Unfortunately, his good fortune didn’t last. Just minutes into his sixth infusion, he began to have a strong allergic reaction. He broke out in hives, vomited and had diarrhea. The infusion was immediately stopped.
“Dr. Kelsen was there with us right after the reaction,” Erin says. “She told us it was OK and that some people rejected it.”
The next step would be trying a different biologic medication that could be given by injection at home. Before starting the new medication, Dr. Kelsen performed another endoscopy and colonoscopy on Landen.
This time, she found inflammation in the small intestines, not just the colon (large intestine). Although his disease was initially thought to be limited to the colon, this meant that Landen had Crohn’s disease.
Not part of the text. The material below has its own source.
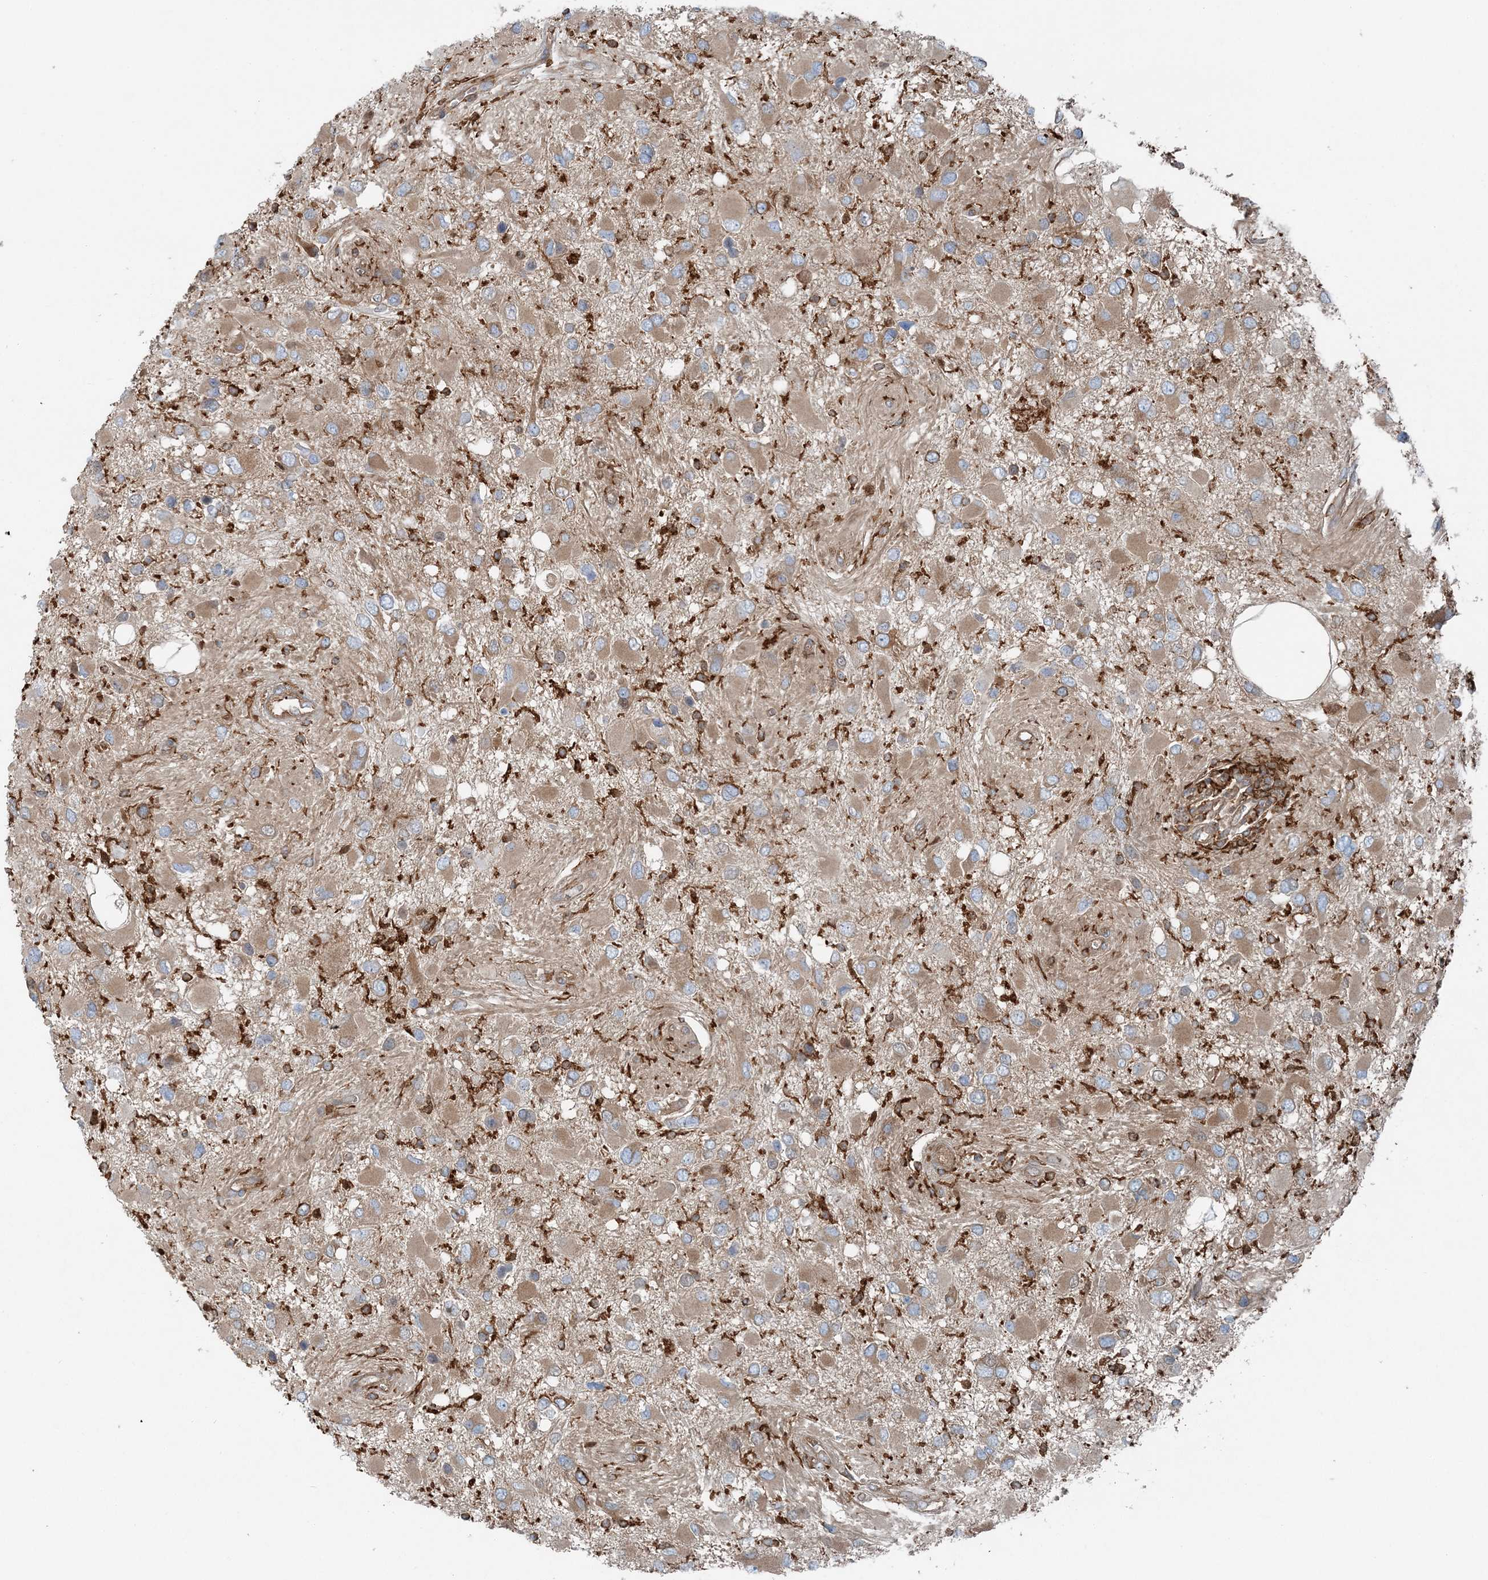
{"staining": {"intensity": "moderate", "quantity": ">75%", "location": "cytoplasmic/membranous"}, "tissue": "glioma", "cell_type": "Tumor cells", "image_type": "cancer", "snomed": [{"axis": "morphology", "description": "Glioma, malignant, High grade"}, {"axis": "topography", "description": "Brain"}], "caption": "IHC (DAB (3,3'-diaminobenzidine)) staining of high-grade glioma (malignant) exhibits moderate cytoplasmic/membranous protein positivity in about >75% of tumor cells.", "gene": "SNX2", "patient": {"sex": "male", "age": 53}}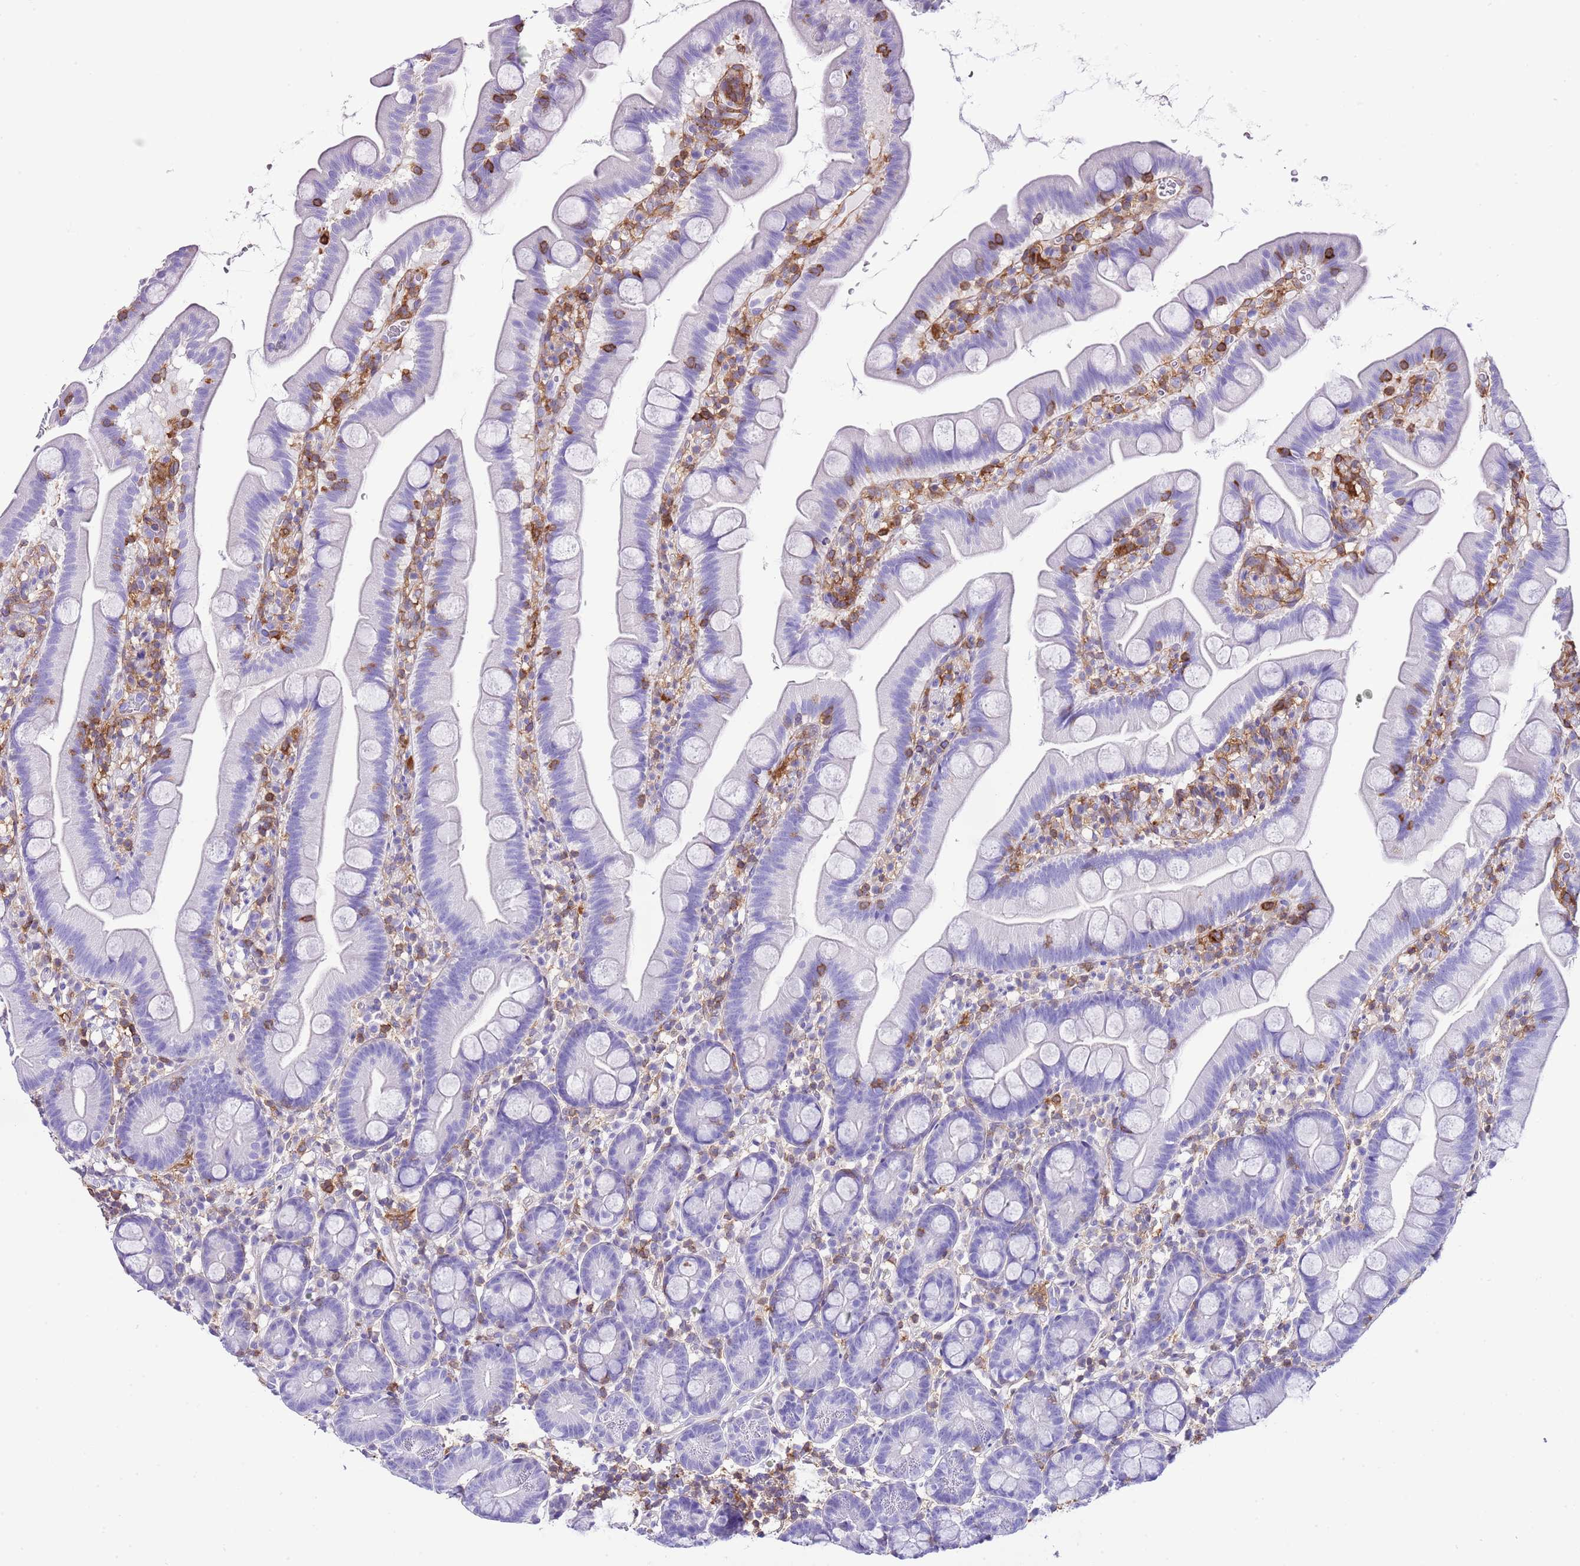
{"staining": {"intensity": "negative", "quantity": "none", "location": "none"}, "tissue": "small intestine", "cell_type": "Glandular cells", "image_type": "normal", "snomed": [{"axis": "morphology", "description": "Normal tissue, NOS"}, {"axis": "topography", "description": "Small intestine"}], "caption": "Human small intestine stained for a protein using immunohistochemistry (IHC) exhibits no expression in glandular cells.", "gene": "CNN2", "patient": {"sex": "female", "age": 68}}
While Landen was at CHOP for his tests, his parents were trained to perform the injections at home. For Landen’s injection, the anti-inflammatory was combined with another medicine that helped control the immune system.
The new combination of medications was effective almost immediately, and Landen has been taking them ever since.
With successful treatment, Landen has grown into an energetic and happy little boy. He’s thriving now. His appetite is back and he’s growing nicely, plotting above the average on the height and weight charts.
Landen has a wonderful belly laugh. He loves to run around and play, and tries to keep up with his older brother, Keane, and other kids in the neighborhood. He also loves to dance — doing what his parents describe as a “funky breakdance.” Landen also loves to cook with his parents, and he has a passion for cars and trains.
Erin and Nick are grateful for everything CHOP has done for their son — and their family.
“Once we saw Dr. Kelsen, I knew it was going to get better,” says Erin. “She knew so much about the disease. It’s so welcoming there, so warm. Everybody is beyond nice. They are in it for the kids, to make them comfortable, to make them better. They have your back 100 percent.”